- Requirement:
Copy the lines below word for word, leaving out the pictures.

Records from a data source
+===+
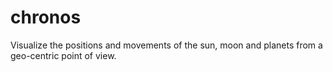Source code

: # chronos
Visualize the positions and movements of the sun, moon and planets from a geo-centric point of view.
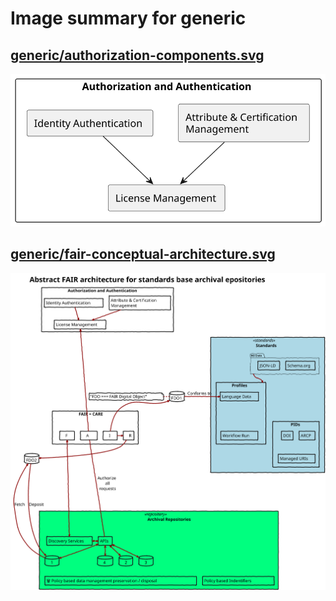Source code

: # Image summary for generic

## [generic/authorization-components.svg](./authorization-components.svg)



<img src="authorization-components.svg">

## [generic/fair-conceptual-architecture.svg](./fair-conceptual-architecture.svg)



<img src="fair-conceptual-architecture.svg">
+===+
- Answer section:
Source code

: # chronos
Visualize the positions and movements of the sun, moon and planets from a geo-centric point of view.
Source code

: # Image summary for generic

## [generic/authorization-components.svg](./authorization-components.svg)



<img src="authorization-components.svg">

## [generic/fair-conceptual-architecture.svg](./fair-conceptual-architecture.svg)



<img src="fair-conceptual-architecture.svg">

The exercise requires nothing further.